I see what is happening.  As the sender goes through the source file, it always matches the data against a basis file block as soon as possible and then skips the entire matched region of the source file.  So in this case, it skips the '\n' and makes matches at offsets 1, 1025, ... of the source file against arbitrary basis file blocks; it never gets to an aligned offset k*1024 where it could match against basis data at the same offset.  To fix this, when updating_basis_file is on, the sender would have to postpone making a nonaligned match until it checks whether the next "block" of the source file matches the basis file at the same offset.
Comment 6 Ildar Muyukov 2010-11-07 14:47:41 UTC
(In reply to comment #5)
Ok, BUT since the second block it should see just blocks with zeros in both src and tgt. I can agree with 1st and 2nd 1k-blocks written. But it does write the whole file! (while the difference was just 1 byte).

Possible to limit the affected area?
Comment 7 Wayne Davison 2010-11-08 20:24:20 UTC
This is caused by the repetition of the file's data.  When rsync checks at offset 1 in the receiving file for a matching block, it finds a match (because all the blocks are identical after the first byte), and rsync never gets back to the 1024-byte aligned blocks on the sender to notice that the data is identical again.  If your data was not so repetitive, rsync would quickly sync up and skip the rest of the writes.  (You can see what it is doing via either the 3.1.0dev option --debug=deltasum3 or via -vvvv.)

I'm not sure how best the code could be improved to try to avoid this.  Matt's idea of block-aligned checks could be made to work (given enough read-ahead), but I'm not sure it's worth it, since it only affects very repetitive files.

I do note that the code that is looking for a (preferential) identical-position block is wasting time when the receiving side block is not aligned with the sending-side's blocks.  That is something that should be optimized.
Comment 8 Ildar Muyukov 2010-11-11 13:30:26 UTC
(In reply to comment #7)
> I'm not sure how best the code could be improved to try to avoid this.  Matt's
> idea of block-aligned checks could be made to work (given enough read-ahead),
> but I'm not sure it's worth it, since it only affects very repetitive files.

Sorry, I can't agree.
This issue may be crucial in some cases. Overwriting blocks is bad: not just for sparse targets but also for filesystems like JFFS2, where "overwrinting" means enlarging target space.
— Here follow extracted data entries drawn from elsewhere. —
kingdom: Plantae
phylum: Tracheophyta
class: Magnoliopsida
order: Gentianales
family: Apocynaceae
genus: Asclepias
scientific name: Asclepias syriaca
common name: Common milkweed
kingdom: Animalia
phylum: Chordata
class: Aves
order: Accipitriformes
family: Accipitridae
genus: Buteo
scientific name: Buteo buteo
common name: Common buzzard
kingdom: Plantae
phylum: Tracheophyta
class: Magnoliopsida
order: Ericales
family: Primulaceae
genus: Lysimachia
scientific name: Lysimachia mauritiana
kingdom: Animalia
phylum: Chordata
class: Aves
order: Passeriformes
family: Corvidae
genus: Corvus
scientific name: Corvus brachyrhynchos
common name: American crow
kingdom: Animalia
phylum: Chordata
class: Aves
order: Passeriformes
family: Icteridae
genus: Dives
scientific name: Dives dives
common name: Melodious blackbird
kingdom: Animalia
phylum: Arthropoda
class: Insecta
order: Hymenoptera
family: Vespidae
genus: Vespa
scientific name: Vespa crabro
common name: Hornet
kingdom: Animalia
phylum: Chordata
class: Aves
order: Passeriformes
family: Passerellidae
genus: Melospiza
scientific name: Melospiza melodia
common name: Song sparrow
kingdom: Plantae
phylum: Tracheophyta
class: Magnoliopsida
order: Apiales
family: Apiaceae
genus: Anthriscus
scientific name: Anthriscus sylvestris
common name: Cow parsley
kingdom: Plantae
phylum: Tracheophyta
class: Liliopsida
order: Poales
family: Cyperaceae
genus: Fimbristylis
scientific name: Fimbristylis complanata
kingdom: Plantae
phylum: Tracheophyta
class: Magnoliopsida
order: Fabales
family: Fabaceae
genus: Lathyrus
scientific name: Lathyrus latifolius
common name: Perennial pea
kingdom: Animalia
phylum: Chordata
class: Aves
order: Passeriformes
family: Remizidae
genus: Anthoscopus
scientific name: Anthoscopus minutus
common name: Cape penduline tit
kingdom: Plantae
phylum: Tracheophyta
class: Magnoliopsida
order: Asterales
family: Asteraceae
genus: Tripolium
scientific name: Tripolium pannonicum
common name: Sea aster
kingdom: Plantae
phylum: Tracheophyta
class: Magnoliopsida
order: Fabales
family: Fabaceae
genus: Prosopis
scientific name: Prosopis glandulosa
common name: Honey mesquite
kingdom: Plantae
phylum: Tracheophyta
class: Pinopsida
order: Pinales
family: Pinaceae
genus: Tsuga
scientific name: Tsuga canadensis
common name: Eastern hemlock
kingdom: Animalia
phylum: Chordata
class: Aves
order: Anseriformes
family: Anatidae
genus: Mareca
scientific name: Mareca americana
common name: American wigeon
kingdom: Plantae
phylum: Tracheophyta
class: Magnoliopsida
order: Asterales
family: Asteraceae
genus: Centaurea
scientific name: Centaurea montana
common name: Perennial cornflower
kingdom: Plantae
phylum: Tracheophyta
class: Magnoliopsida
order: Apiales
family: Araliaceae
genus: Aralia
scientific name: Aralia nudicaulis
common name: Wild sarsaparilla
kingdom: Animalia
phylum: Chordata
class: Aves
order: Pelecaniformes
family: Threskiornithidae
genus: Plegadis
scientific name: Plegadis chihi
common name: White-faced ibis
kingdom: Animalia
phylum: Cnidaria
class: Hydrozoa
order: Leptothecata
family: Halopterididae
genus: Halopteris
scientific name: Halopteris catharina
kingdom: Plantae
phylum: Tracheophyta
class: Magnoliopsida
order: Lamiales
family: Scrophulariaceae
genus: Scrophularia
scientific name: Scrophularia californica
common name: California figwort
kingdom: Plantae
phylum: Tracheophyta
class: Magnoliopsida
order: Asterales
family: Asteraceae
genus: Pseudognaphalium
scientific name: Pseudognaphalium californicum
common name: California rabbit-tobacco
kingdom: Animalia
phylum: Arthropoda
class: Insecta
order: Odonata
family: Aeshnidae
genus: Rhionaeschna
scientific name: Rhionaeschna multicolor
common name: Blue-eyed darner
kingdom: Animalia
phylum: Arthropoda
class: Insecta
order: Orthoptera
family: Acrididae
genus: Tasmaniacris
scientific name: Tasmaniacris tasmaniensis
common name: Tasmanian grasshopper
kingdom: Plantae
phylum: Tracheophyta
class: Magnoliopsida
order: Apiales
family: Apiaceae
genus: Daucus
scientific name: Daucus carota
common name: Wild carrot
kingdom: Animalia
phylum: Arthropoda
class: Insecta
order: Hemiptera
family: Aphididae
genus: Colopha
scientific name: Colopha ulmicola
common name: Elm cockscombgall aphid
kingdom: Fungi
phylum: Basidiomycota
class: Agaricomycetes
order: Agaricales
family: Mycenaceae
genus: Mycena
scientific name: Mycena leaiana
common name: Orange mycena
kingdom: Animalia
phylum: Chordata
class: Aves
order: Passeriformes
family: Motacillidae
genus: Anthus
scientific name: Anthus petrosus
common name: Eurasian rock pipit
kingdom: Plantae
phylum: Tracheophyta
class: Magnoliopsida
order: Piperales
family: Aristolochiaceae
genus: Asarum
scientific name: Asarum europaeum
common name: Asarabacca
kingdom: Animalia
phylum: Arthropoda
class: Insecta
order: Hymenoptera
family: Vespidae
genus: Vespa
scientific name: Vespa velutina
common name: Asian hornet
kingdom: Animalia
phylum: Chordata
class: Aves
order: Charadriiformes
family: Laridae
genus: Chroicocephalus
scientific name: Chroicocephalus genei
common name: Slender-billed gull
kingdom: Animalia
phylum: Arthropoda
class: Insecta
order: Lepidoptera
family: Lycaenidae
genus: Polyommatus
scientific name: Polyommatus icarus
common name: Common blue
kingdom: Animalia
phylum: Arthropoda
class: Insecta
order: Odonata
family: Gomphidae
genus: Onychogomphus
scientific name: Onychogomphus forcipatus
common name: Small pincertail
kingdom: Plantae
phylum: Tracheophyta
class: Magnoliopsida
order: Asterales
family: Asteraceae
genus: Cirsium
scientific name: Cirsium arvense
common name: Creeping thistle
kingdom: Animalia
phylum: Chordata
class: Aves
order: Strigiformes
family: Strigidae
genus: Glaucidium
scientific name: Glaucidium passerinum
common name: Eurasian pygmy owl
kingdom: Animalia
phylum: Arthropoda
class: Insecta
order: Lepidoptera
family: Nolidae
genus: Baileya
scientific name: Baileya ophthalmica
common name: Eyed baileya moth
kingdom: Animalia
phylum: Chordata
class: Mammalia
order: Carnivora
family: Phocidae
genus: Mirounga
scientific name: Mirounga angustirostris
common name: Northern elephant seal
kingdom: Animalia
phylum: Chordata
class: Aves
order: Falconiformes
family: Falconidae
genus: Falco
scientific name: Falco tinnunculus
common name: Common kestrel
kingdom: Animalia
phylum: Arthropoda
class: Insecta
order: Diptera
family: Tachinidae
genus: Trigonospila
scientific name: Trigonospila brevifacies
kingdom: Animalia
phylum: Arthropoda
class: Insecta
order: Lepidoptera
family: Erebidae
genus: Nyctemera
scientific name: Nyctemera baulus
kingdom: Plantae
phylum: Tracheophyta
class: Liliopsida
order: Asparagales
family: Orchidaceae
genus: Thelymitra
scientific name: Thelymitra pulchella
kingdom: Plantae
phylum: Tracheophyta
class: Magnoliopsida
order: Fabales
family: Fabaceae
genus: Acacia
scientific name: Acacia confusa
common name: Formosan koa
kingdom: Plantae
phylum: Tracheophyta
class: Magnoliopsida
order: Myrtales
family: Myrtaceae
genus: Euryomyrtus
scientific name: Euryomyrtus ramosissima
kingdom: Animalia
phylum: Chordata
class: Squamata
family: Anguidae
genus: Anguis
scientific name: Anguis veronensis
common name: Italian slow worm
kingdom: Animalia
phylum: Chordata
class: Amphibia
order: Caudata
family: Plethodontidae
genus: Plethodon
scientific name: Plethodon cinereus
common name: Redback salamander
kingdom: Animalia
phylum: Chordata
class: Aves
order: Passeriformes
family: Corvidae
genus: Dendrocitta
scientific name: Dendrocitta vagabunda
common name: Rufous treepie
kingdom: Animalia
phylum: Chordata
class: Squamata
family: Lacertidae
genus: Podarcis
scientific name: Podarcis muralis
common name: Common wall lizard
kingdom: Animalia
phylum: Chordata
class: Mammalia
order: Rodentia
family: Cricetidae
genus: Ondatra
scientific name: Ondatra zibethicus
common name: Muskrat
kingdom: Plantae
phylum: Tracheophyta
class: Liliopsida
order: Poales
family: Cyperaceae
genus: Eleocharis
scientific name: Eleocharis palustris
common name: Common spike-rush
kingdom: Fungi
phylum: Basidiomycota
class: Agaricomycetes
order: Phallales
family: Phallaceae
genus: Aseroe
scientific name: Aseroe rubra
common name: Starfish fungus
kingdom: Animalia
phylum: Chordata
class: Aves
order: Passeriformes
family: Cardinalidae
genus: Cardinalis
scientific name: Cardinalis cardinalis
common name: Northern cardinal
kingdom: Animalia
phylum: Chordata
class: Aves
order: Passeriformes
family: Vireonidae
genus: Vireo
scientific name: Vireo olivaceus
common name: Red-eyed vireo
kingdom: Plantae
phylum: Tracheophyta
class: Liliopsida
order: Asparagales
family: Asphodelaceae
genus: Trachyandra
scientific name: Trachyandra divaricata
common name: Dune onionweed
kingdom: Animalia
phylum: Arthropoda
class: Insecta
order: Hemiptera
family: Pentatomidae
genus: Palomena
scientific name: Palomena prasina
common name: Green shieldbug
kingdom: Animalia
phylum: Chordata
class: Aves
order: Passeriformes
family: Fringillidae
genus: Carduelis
This means: for 1M target overwritten 10 times it takes 11M of space.
Comment 9 Wayne Davison 2011-01-18 01:10:08 UTC
The latest 3.1.0dev version now re-aligns for sequences of zeros.  I toyed with generalizing it for any repetitive blocks, but that would have caused extra (useless) checksumming for any inplace file update where the data moved toward the start of the file -- it doesn't seem worthwhile to slow things down in the more common cases to try to optimize the more rare data cases.

So, the current code will re-sync for non-repetitive data (as it always would) and also (now) for zeros (the most common repetitive data).  Further improvements may yet be possible, but I'm not looking for any at the moment.

I've also optimized away the search loop that used to be there to find the right sum record for the current position in the file.  That will especially help files that have a lot of identical sum records in a particular hash chain.
Comment 10 Wayne Davison 2011-06-04 19:57:56 UTC
Closing due to already deployed fixes.